The couple’s vow had immediate consequences. "We’d already started designing a house," says Vivi, "but we started over." Into the trash went plans for a brick residence, which the couple had already revised five times. With their similar tastes, they design as a team, dividing the work equally; for their new house those tasks included interior and landscape design, too.
The Robertsons’ new 2,900-square-foot house is a wooden box that sits on top of a concrete box, with a concrete wall wrapping around it. Inside, the boxiness vanishes and the house resolves into two complementary halves. On one side, a long chute consisting of an interior courtyard, a dining room, Vivi’s office, and the kitchen and living spaces stretches from front to back. On the other side, a white central staircase leads to a split-level landing the Robertsons call "the reading room." "We needed a place to hang out and for the kids to read," explains Vivi. When it’s time to head to bed, the master suite is in one direction; in the other, two bedrooms are connected by a bath. One bedroom is currently a nursery for the Robertsons’ new son; Christopher’s two children from a previous marriage share the other bedroom when they visit.
The living space had to embrace many functions, including the comings and goings of a dog and trike-riding children whose favorite route includes the deck beyond the living room. The choice of concrete was a practical decision as well as an aesthetic one—it can take a lot of abuse. "We beat things up pretty easily," says Vivi. The Robertsons also opted for other durable materials, such as Siberian larch for the ceilings and Austrian white oak for the floors. They deliberately left the wood in its raw state to allow for natural aging, which includes exposing flaws, now and in the future. "If we scratch or stain the floor," notes Vivi, "we just sand it."
Imperfection is a driving force in this house, it turns out. "Concrete is uncontrollable," Christopher notes—a fact he was already well aware of. "You can’t guarantee the results." The day Christopher and his crew pulled off the framework to reveal the house’s concrete walls, what he saw was at first disappointing. "There were a few hickies," he says. Vivi could also see that one of the walls was shinier than the other.
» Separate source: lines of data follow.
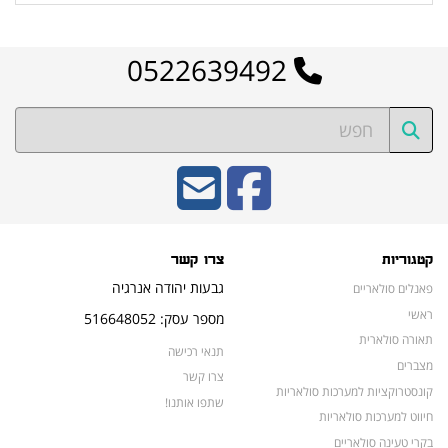
0522639492
קטגוריות
צרו קשר
גבעות יהודה אנרגיה
פאנלים סולאריים
ראשי
מספר עסק: 516648052
תאורה סולארית
תנאי רכישה
מצברים
צרו קשר
קונסטרוקציות למערכות סולאריות
שתפו אותנו!
חיווט למערכות סולאריות
בקרי טעינה סולאריים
But that’s the whole point. "The concrete walls will only get prettier—the imperfections are like a watercolor," Vivi says. The Japanese have a name for it: wabi-sabi, an aesthetic that accepts transience and the blemishes that impermanence brings. "We don’t have views of mountains or sea here," says Vivi about Houston, "so we have created what we want to look at." It’s a microview that’s always evolving. "That’s why we love concrete," adds Christopher. "It’s a live material and you have to live with the imperfections. They add so much."